PETIKAN TEKS:
Karomah Wali


Ketauhilah bahwa karomah bisa dianugerahkan kepada seorang wali selama ia tidak melanggar kewajiban-kewajiban hukum agama. Kedua, golongan kaum muslim sepakat mengenai hal ini,juga secara akal tidak mungkin, karena karomah semacam itu sudah ditakdirkan oleh Allah dan pengejawantahannya tidak bertentangan dengan prinsip hokum agama, dan di lain pihak juga sulit bagi pikiran utk memahaminya sebagai suatu genus (kelas). Karomah adalah tanda kelurusan seorang wali, yang tak dapat dimanifestasikan pada seorang gadungan, kecuali sebagai tanda bahwa pengakuan itu palsu. Inilah suatu tindakan yang luar biasa (fi’li Naqidh I sadat), yang dilakukan selagi ia masih terkena kewajiban-kewajiban agama, dan barang siapa mampu, melalui pengetahuan yang diberikan kepadanya oleh Allah swt, membedakan dengan metode deduksi apa yang benar dari apa yang palsu, ia juga seorang wali.

YANG PERLU DIKERJAKAN:
A. Dalam petikan tentang karomah wali, karomah disebut sebagai tanda apa bagi seorang wali?
B. Tuliskan ulang tanpa perubahan bagian petikan tentang karomah wali mulai dari "Karomah Wali" sampai dengan "juga seorang wali.".

DATA SUMBER:
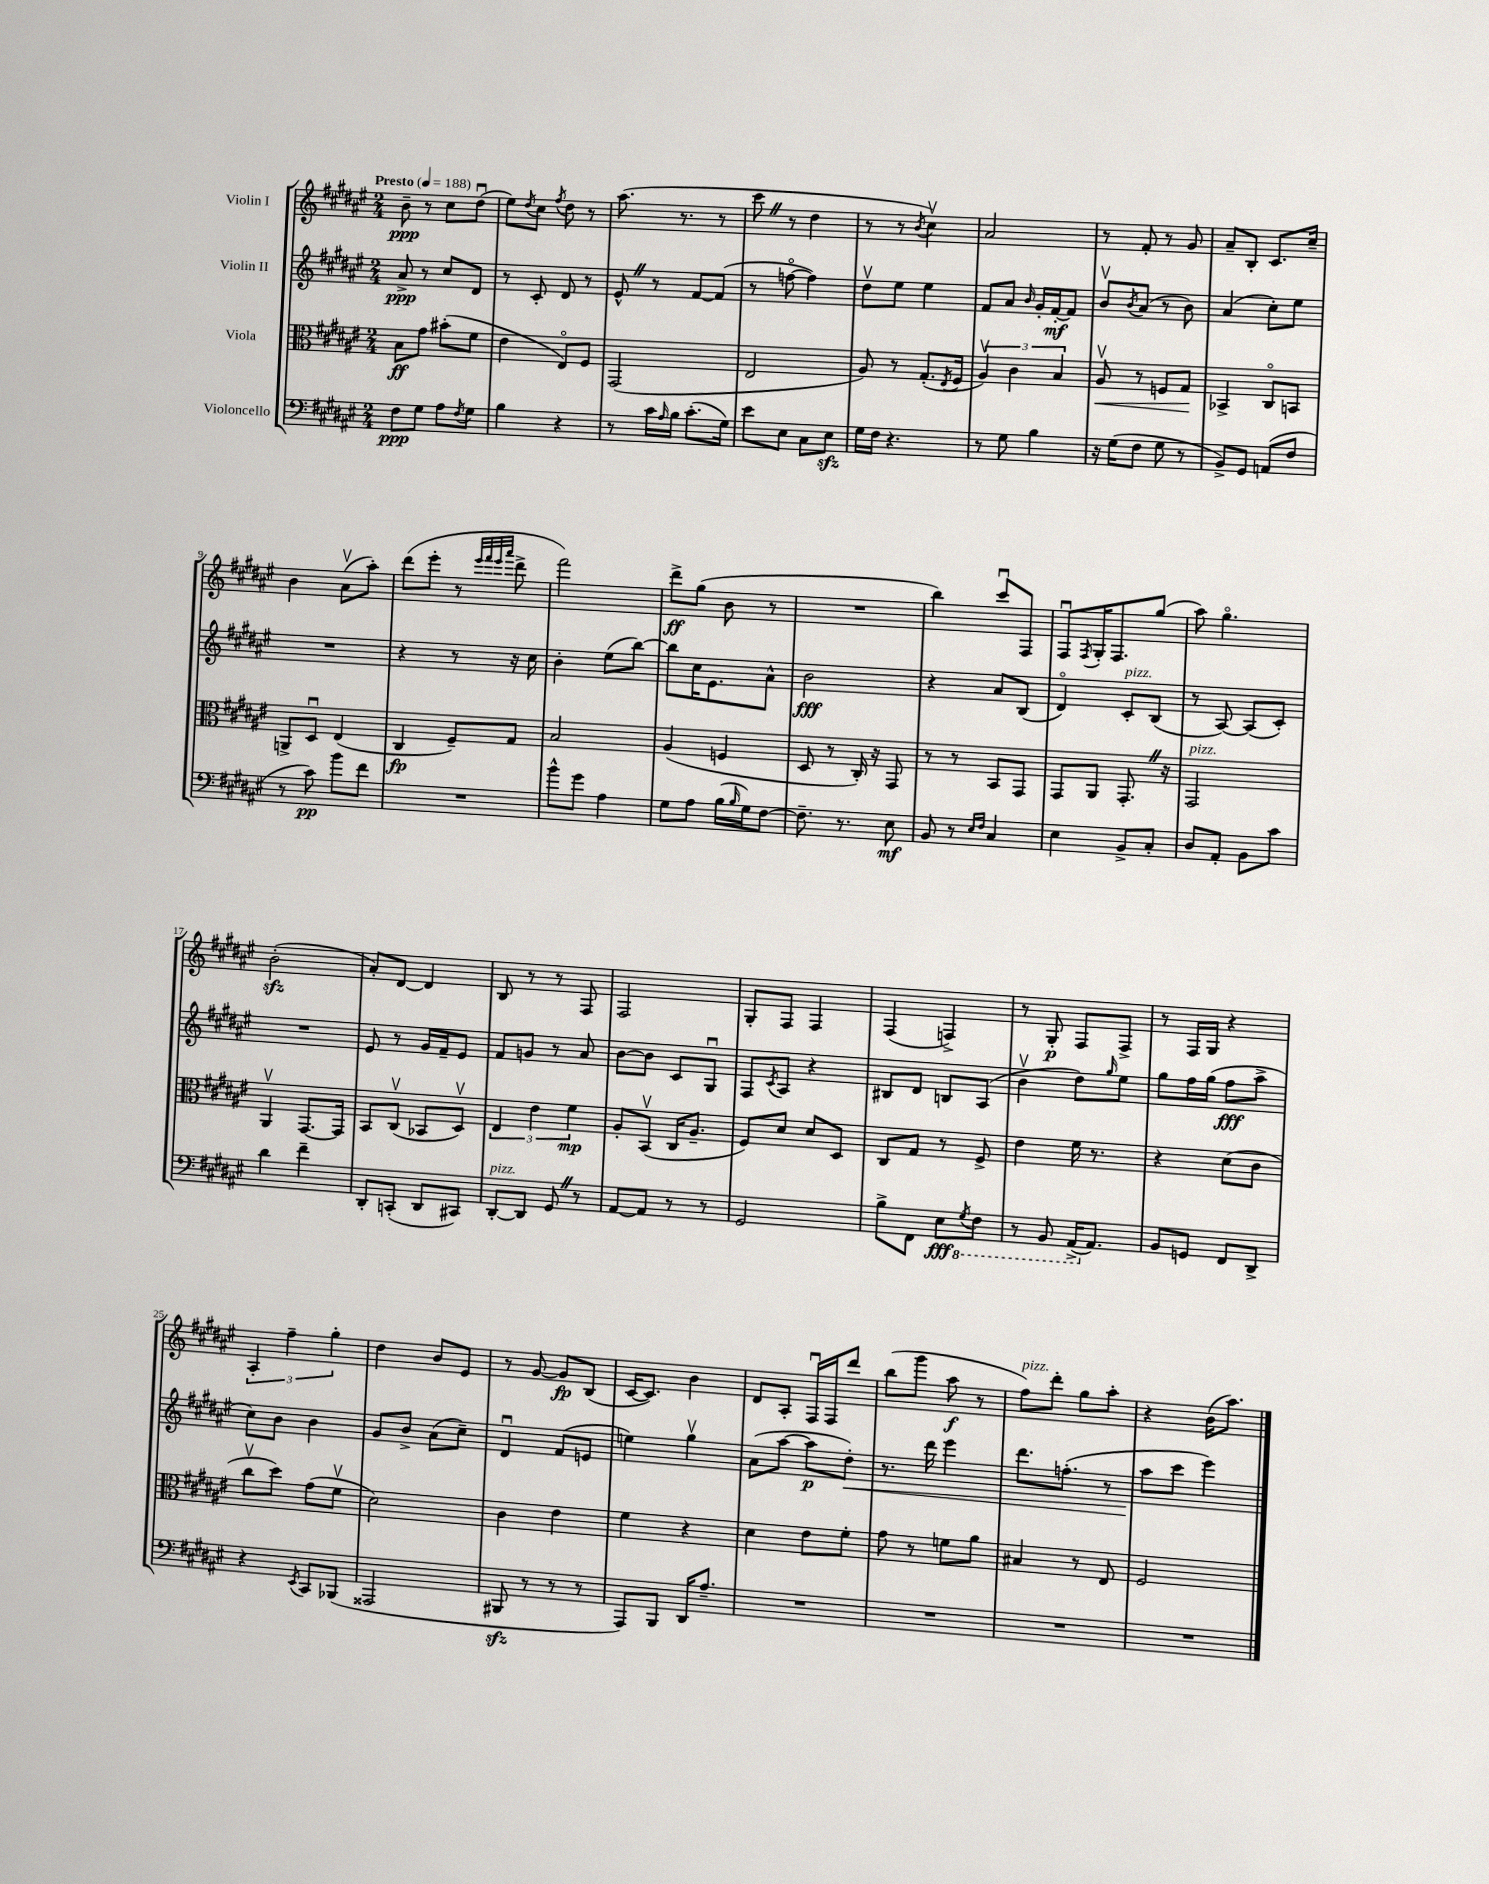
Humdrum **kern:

JAWABAN LENGKAP:
A. Karomah adalah tanda kelurusan seorang wali.

B.
Karomah Wali


Ketauhilah bahwa karomah bisa dianugerahkan kepada seorang wali selama ia tidak melanggar kewajiban-kewajiban hukum agama. Kedua, golongan kaum muslim sepakat mengenai hal ini,juga secara akal tidak mungkin, karena karomah semacam itu sudah ditakdirkan oleh Allah dan pengejawantahannya tidak bertentangan dengan prinsip hokum agama, dan di lain pihak juga sulit bagi pikiran utk memahaminya sebagai suatu genus (kelas). Karomah adalah tanda kelurusan seorang wali, yang tak dapat dimanifestasikan pada seorang gadungan, kecuali sebagai tanda bahwa pengakuan itu palsu. Inilah suatu tindakan yang luar biasa (fi’li Naqidh I sadat), yang dilakukan selagi ia masih terkena kewajiban-kewajiban agama, dan barang siapa mampu, melalui pengetahuan yang diberikan kepadanya oleh Allah swt, membedakan dengan metode deduksi apa yang benar dari apa yang palsu, ia juga seorang wali.